> _WHAT IS ASKED_
Check each statement against the text on the maintenance and inventory review and decide whether it agrees. Answer yes or no and quote the deciding words. (a) In the classification matrix, the rows correspond to inventory policy. (b) Papers will be listed by date of publication. (c) The paper concludes in Section 3.

--- start GIVEN TEXT ---

Given the two-part approach (review, useful inventory rules) that we discuss above, the paper is organized as follows. Section 2 is the literature review, with subsections that describe the specifics of our classification and how the classification hierarchy is organized (2.1), discuss the methodology (2.2), classify the papers (2.3) (using the hierarchy described in Section 2.1) and discuss some interesting open research problems. Then, Section 3 considers near-optimal rules in maintenance settings, and discusses how these are motivated by the review in Section 2. We conclude the paper in Section 4.

2. The review

2.1 Classification design

For our classification, we will use a matrix structure, with rows corresponding to maintenance policy, and columns corresponding to inventory policy. Then, papers will be assigned to the elements of the matrix. This will allow the reader to understand:

1. the effort expended on a particular class of problems;

2. the temporal character of that effort because we shall list papers by date of publication;

3. where there has been little or no effort and hence opportunities for new research;

4. natural linkages between maintenance and inventory policies.

--- end GIVEN TEXT ---
--- start GIVEN RECORDS ---

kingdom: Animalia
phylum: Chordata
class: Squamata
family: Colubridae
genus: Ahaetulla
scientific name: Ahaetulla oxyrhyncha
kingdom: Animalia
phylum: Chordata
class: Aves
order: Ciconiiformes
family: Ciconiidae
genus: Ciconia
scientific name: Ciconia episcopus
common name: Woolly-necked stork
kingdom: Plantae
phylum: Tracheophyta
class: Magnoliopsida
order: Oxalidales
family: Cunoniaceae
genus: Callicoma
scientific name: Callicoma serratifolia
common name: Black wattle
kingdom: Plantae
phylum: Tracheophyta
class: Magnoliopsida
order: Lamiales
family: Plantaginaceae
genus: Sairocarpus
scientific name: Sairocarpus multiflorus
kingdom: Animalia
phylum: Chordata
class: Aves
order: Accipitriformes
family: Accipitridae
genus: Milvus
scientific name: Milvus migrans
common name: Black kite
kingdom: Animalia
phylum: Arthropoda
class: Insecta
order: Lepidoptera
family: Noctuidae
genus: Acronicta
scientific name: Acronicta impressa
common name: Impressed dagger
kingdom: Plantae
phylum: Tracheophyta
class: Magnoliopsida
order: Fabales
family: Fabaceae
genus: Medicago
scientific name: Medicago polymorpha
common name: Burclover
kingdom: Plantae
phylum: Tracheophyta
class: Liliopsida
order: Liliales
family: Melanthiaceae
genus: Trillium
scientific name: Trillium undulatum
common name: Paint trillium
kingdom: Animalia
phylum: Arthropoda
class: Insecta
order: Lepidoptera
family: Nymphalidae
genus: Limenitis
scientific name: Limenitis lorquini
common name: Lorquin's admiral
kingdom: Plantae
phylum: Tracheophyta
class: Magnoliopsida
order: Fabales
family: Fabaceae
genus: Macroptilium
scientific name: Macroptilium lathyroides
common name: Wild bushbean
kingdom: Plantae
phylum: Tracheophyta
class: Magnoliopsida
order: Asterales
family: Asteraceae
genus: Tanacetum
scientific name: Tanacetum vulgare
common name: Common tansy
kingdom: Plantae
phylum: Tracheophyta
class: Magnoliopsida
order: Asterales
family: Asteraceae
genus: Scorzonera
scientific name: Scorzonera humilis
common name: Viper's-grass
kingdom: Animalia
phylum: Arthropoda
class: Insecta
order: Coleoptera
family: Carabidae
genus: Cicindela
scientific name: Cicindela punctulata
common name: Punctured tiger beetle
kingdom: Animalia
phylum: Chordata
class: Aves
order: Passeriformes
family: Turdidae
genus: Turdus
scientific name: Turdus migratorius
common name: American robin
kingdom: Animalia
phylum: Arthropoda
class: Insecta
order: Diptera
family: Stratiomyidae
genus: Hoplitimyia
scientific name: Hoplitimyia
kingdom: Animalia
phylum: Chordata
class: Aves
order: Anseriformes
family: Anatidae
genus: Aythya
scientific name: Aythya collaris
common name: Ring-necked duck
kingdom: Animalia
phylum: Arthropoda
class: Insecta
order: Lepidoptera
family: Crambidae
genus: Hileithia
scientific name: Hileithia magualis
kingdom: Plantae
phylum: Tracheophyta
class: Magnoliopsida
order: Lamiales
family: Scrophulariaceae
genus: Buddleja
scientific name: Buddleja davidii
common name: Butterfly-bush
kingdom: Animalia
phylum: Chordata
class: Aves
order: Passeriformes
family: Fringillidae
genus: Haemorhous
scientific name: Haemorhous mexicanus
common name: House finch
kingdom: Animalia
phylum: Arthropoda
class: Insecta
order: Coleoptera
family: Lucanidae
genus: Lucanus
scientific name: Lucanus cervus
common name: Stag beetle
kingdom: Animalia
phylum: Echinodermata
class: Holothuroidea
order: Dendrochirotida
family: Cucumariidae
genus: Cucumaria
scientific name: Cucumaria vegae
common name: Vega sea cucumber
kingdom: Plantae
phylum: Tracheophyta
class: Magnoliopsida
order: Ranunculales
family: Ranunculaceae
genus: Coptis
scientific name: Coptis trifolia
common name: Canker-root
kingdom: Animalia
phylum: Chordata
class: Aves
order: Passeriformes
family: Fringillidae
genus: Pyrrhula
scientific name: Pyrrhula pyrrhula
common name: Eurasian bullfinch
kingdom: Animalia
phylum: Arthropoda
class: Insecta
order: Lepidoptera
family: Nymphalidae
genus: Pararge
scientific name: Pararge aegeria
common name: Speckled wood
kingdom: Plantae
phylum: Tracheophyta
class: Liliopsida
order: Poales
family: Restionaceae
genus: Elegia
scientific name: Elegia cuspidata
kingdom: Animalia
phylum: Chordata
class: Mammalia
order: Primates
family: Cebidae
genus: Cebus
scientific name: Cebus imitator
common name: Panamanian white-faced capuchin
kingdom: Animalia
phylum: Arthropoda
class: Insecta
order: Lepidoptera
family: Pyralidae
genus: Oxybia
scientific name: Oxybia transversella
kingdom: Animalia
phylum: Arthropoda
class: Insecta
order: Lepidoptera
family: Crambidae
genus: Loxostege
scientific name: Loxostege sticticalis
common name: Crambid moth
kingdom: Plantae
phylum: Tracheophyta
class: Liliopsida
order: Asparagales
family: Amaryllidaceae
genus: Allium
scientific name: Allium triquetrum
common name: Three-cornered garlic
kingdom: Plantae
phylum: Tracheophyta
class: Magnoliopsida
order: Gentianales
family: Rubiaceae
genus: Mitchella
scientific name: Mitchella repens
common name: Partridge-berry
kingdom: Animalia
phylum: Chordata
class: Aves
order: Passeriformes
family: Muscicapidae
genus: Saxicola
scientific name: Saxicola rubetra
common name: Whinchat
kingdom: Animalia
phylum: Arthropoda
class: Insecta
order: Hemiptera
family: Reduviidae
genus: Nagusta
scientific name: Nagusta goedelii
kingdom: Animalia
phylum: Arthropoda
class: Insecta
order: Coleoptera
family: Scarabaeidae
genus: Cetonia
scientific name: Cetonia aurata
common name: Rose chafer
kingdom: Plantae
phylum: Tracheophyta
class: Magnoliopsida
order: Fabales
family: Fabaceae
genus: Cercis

--- end GIVEN RECORDS ---

> _EXERCISE SOLUTION_
(a) No: "with rows corresponding to maintenance policy, and columns corresponding to inventory policy"
(b) Yes: "we shall list papers by date of publication"
(c) No: "We conclude the paper in Section 4."